Performance Estimate

Tokens/sec ~90.0
Batch size 9
Context 8192K

info Technical Analysis

The NVIDIA H100 SXM, with its substantial 80GB of HBM3 memory, is exceptionally well-suited for running large language models like Gemma 2 27B. The model's 27 billion parameters, when quantized to INT8, require approximately 27GB of VRAM. This leaves a significant 53GB of headroom on the H100, allowing for larger batch sizes, longer context lengths, and potentially the concurrent deployment of other models or tasks. The H100's impressive 3.35 TB/s memory bandwidth ensures that data can be rapidly transferred between the GPU and memory, minimizing bottlenecks during inference.

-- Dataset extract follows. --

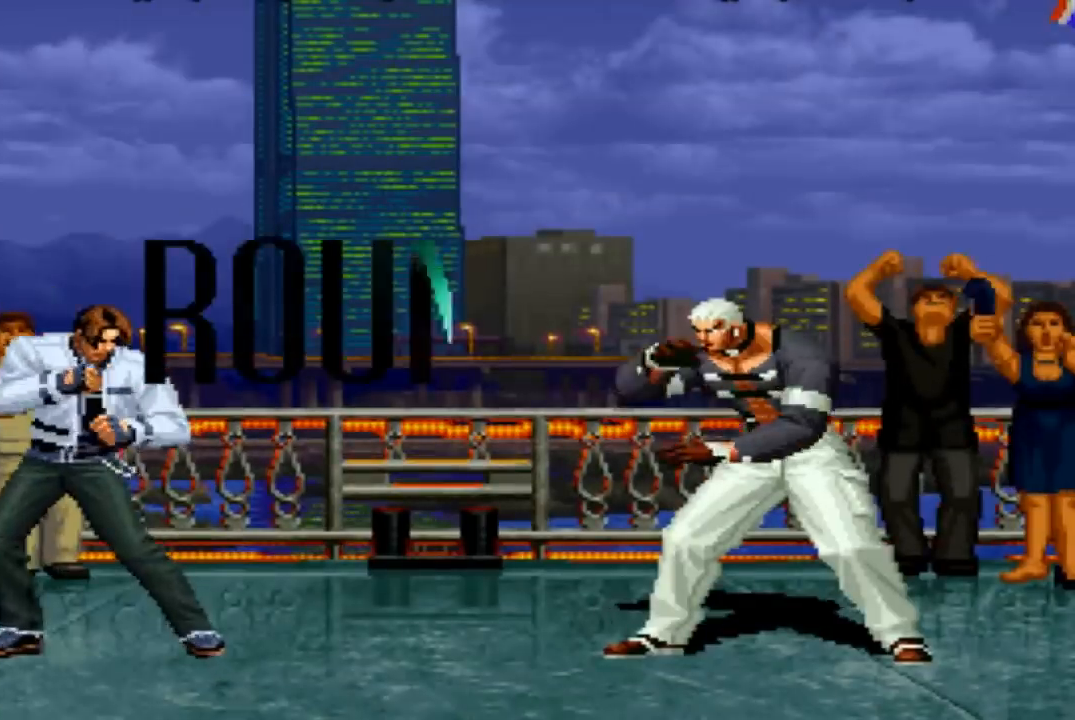
{"buttons": ["CROSS", "SQUARE"], "left_stick": "center", "events": [[100, "SQUARE", "down"], [134, "CROSS", "down"], [167, "SQUARE", "up"], [200, "CROSS", "up"], [300, "SQUARE", "down"], [367, "CROSS", "down"], [367, "SQUARE", "up"], [401, "CROSS", "up"], [467, "SQUARE", "down"], [501, "CROSS", "down"]]}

Furthermore, the H100's Hopper architecture, with its 16896 CUDA cores and 528 Tensor Cores, is optimized for AI workloads. The Tensor Cores are specifically designed to accelerate matrix multiplications, which are fundamental to deep learning operations. This, combined with the high memory bandwidth, contributes to the expected performance of around 90 tokens per second. The INT8 quantization further enhances performance by reducing memory footprint and computational demands without significant loss of accuracy.

lightbulb Recommendation

Given the ample VRAM headroom, users can experiment with larger batch sizes to maximize throughput. Starting with a batch size of 9 is a good baseline, but increasing it further, while monitoring GPU utilization and latency, can lead to better performance. Consider using a high-performance inference framework like vLLM or NVIDIA's TensorRT to further optimize the model execution. These frameworks often incorporate techniques such as kernel fusion and graph optimization to minimize overhead and maximize GPU utilization.

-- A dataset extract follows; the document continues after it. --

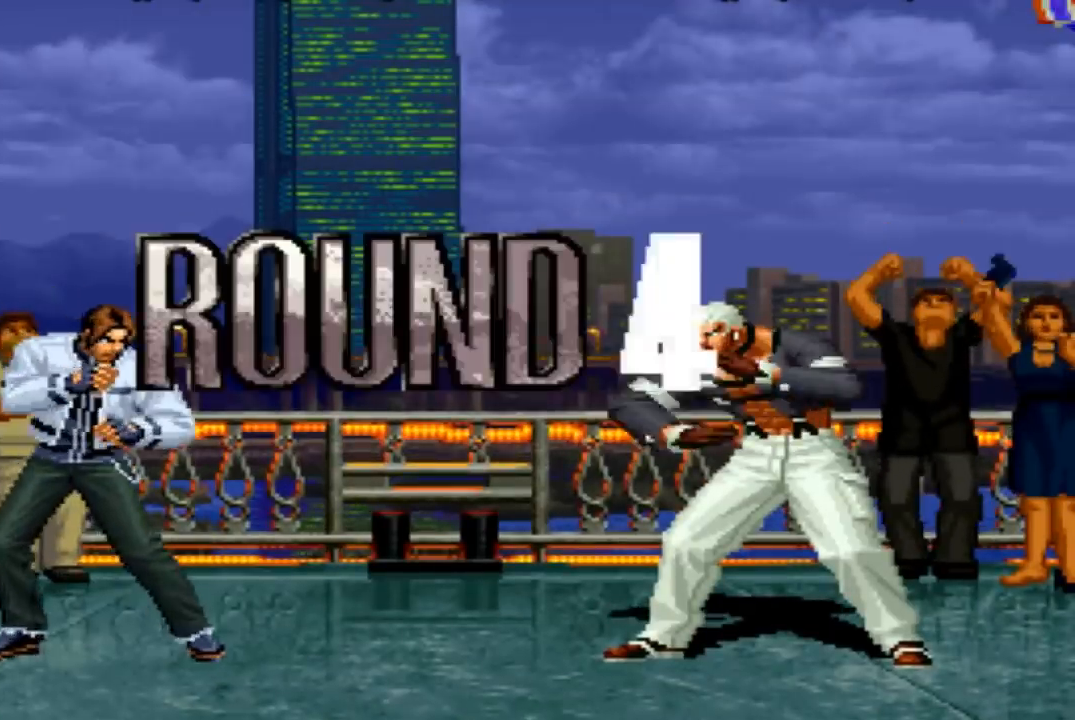
{"buttons": ["CROSS", "SQUARE", "TRIANGLE", "L2"], "left_stick": "center", "events": [[33, "SQUARE", "up"], [66, "CROSS", "up"], [166, "CROSS", "down"], [166, "SQUARE", "down"], [200, "SQUARE", "up"], [233, "CROSS", "up"], [333, "SQUARE", "down"], [367, "CROSS", "down"], [400, "SQUARE", "up"], [467, "L2", "down"], [467, "SQUARE", "down"], [467, "TRIANGLE", "down"]]}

While INT8 quantization provides a good balance between performance and accuracy, users can also explore FP16 or BF16 precision if higher accuracy is required and VRAM usage remains within acceptable limits. However, be mindful of the potential performance trade-off. Also, ensure that the context length is set appropriately for the specific use case, as longer context lengths can increase VRAM usage and latency.

tune Recommended Settings

Batch_Size
9 (experiment with higher values)
Context_Length
8192 tokens (adjust as needed)
Other_Settings
['Enable CUDA graph capture for reduced latency', 'Optimize attention mechanisms for longer context lengths', 'Use asynchronous data loading to prevent CPU bottlenecks']
Inference_Framework
vLLM or TensorRT
Quantization_Suggested
INT8 (default)

help Frequently Asked Questions

Is Gemma 2 27B (27.00B) compatible with NVIDIA H100 SXM? expand_more
Yes, Gemma 2 27B is perfectly compatible with the NVIDIA H100 SXM.
What VRAM is needed for Gemma 2 27B (27.00B)? expand_more
Gemma 2 27B quantized to INT8 requires approximately 27GB of VRAM.
How fast will Gemma 2 27B (27.00B) run on NVIDIA H100 SXM? expand_more
You can expect Gemma 2 27B to run at approximately 90 tokens per second on the NVIDIA H100 SXM, depending on batch size and other settings.